Bizim için şu sorular halen cevapsız görünmektedir:

• Irkçı cinayetlere kurban giden insanlar nasıl ve kimler tarafından seçildi?

• NSU örgütünün ağı hangi büyüklüktedir? Bu örgüte arka planda daha başka hangi kişiler ve yapılar destek verdiler?

• İlgili devlet birimleri bu Neonazi yapıyı bu kadar sene nasıl finanse ettiler ve hangi hedeflerle?

• Devlet gücünü kötüye kullanan aktörler kimlerdir ve bu şahislar hukuken nasıl bir muamale görecekler ve yargılanacaklar?

• Şüpheli bir şekilde ölen birçok önemli tanıkların gerçek ölüm nedenleri aydınlatılacak mı?

• Devlet gerçekleri ortaya çıkarmak için bu cevaplanmayan soruların üstüne gidecek mi? Yoksa devlet, mahkeminin vereceği bu kararla tüm hukuksuzlukları sümenaltı mı edecek?   

BIG Partisi olarak biz adalet ve hak hukuk uğruna bu davanın takipçisi olacağız ve bu davanın aydınlanması için gerekli mücadeleyi vereceğiz. Yetkili siyasî ve hukukî Alman makamları bu karanlık yapıyı ortaya çıkarmakla, bertaraf etmekle ve yargılamakla mükelleftirler. Özellikle göçmen kökenli insanların daha güvenlikli bir ülkede yaşadıklarına tekrar inanabilmelerini sağlanmalıdır. Aksi takdirde hep bir şüphe ve güvenlik kaygısı içinde yaşayacaklardır.       

NSU cinayetlerinin ve arka planının açık ve net bir şekilde aydınlanması ve akabinde adil bir yargılanma olmaması takdirde, biz BIG Partisi olarak bu hukuksuzluğu Avrupa İnsan Hakları Mahkemesine kadar taşımaya son derece kararlıyız.   

Şansölye Merkel 2012’de, yani dava başlamadan 1 sene önce, NSU-cinayetlerinin kayıtsız, şartsız ve eksiksiz bir şekilde aydınlatılacağının sözünü vermişti. Şu an tam tersi bir durum ile karşı karşıyayız.
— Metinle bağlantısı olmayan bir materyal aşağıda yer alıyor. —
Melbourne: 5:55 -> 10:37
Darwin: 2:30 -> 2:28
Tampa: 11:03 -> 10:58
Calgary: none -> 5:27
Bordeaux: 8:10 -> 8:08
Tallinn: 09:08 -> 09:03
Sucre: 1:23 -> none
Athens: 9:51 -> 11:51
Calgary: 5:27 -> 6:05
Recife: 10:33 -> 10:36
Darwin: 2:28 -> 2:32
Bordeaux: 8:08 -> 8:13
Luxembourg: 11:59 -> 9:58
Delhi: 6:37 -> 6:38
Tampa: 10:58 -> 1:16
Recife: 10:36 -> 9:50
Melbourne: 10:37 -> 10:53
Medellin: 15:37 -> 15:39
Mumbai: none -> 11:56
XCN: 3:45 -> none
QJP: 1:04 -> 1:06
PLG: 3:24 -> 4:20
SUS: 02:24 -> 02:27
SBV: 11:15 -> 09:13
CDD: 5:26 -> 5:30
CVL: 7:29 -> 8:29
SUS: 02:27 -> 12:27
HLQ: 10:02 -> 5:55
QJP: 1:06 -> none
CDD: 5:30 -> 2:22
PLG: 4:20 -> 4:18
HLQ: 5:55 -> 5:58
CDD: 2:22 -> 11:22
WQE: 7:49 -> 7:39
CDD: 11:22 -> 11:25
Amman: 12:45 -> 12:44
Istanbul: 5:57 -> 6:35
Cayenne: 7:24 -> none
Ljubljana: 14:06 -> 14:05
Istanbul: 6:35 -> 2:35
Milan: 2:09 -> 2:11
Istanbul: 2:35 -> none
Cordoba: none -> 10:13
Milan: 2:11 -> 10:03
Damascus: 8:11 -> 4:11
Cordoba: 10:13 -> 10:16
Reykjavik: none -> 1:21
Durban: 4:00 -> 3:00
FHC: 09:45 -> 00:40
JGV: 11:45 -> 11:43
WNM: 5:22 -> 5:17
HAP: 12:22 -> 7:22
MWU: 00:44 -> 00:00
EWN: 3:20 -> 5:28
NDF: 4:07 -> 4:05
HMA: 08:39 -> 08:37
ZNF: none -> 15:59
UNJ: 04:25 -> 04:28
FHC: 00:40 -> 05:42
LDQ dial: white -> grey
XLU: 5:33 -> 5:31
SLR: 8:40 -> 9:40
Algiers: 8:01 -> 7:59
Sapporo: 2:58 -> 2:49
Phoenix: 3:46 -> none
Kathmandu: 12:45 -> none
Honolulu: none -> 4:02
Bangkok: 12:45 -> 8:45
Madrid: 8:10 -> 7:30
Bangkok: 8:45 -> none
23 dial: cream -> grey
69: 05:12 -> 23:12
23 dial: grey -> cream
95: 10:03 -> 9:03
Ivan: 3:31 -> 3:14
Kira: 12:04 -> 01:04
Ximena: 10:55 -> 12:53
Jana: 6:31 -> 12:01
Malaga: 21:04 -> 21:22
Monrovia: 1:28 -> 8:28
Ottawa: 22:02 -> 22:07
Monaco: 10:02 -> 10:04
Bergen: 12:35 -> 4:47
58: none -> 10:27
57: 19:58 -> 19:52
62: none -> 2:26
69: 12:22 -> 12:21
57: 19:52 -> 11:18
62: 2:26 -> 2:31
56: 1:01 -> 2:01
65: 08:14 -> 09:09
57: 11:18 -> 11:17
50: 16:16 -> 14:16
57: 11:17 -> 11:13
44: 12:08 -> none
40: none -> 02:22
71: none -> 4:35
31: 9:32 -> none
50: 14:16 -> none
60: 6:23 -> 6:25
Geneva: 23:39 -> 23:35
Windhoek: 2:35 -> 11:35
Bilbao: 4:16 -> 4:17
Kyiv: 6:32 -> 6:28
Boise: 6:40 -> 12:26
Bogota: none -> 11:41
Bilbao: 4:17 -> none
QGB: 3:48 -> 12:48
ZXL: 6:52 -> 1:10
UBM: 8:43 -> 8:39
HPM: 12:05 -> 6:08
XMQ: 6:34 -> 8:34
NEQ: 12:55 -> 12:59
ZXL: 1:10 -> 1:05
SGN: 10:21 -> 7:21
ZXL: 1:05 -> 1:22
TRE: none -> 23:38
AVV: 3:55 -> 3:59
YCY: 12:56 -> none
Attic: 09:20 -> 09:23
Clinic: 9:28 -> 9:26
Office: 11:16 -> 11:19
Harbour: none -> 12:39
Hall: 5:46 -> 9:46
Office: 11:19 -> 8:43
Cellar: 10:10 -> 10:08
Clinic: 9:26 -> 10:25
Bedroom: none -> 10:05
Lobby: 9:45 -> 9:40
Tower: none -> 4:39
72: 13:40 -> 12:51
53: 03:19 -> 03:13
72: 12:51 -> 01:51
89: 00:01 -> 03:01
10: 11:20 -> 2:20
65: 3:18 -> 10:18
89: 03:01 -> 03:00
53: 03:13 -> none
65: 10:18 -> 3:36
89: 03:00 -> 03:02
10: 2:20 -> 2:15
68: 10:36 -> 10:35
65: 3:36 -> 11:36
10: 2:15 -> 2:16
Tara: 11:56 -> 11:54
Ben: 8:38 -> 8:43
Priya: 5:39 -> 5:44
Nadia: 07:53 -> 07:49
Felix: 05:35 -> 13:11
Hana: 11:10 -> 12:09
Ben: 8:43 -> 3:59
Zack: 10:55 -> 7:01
Delil içeren klasörlerin, dosyaların yok edilmesinde payı olan, NSU ile bağlantılı kişilere destek veren, onları koruyan hiçbir kamu görevlisi hukuki bir işleme tabi tutulmamış veya görevden uzaklaştırılmamıştır. Şüpheli ölümler ve hatta Hessen eyaletindeki Halit Yozgat cinayetiyle bağlantısı ispatlanan anayasayi koruma dairesi görevlisi ve o bölgedeki Neonazi ağının içinde bulunan şahıs ile ilişkin rapor için 120 yıl süreyle gizlilik kararı alınmıştır. Bu olay Alman devletinin bu seri cinayetleri aydınlatmak isteyip istemediği konusunda ciddi şüpheler uyandırmaktadır.   

Cinayetlerin gerçek sorumlularının ortaya cıkmasına rağmen güvenlik makamları yanlış ve onursuz suçlamalardan dolayı ailelerden halen özür dilemediler. Tüm bu olan bitenler bir hukuk devleti için kabul edilebilinir bir durum değildir. 

 BIG Partisi olarak biz hükümet sorumluluğu taşıyan politikacıların, hakim ve savcıların bir hukuk devletine yakışır şekilde bu davanın aydınlanması için gerekli soruşturmaların devam etmesi, açıkta kalan soruların cevaplanmasını talep etmekteyiz. Yoksa biz yaşadığımız ülkedeki hukuk devletine nasıl güvenebiliriz ki?   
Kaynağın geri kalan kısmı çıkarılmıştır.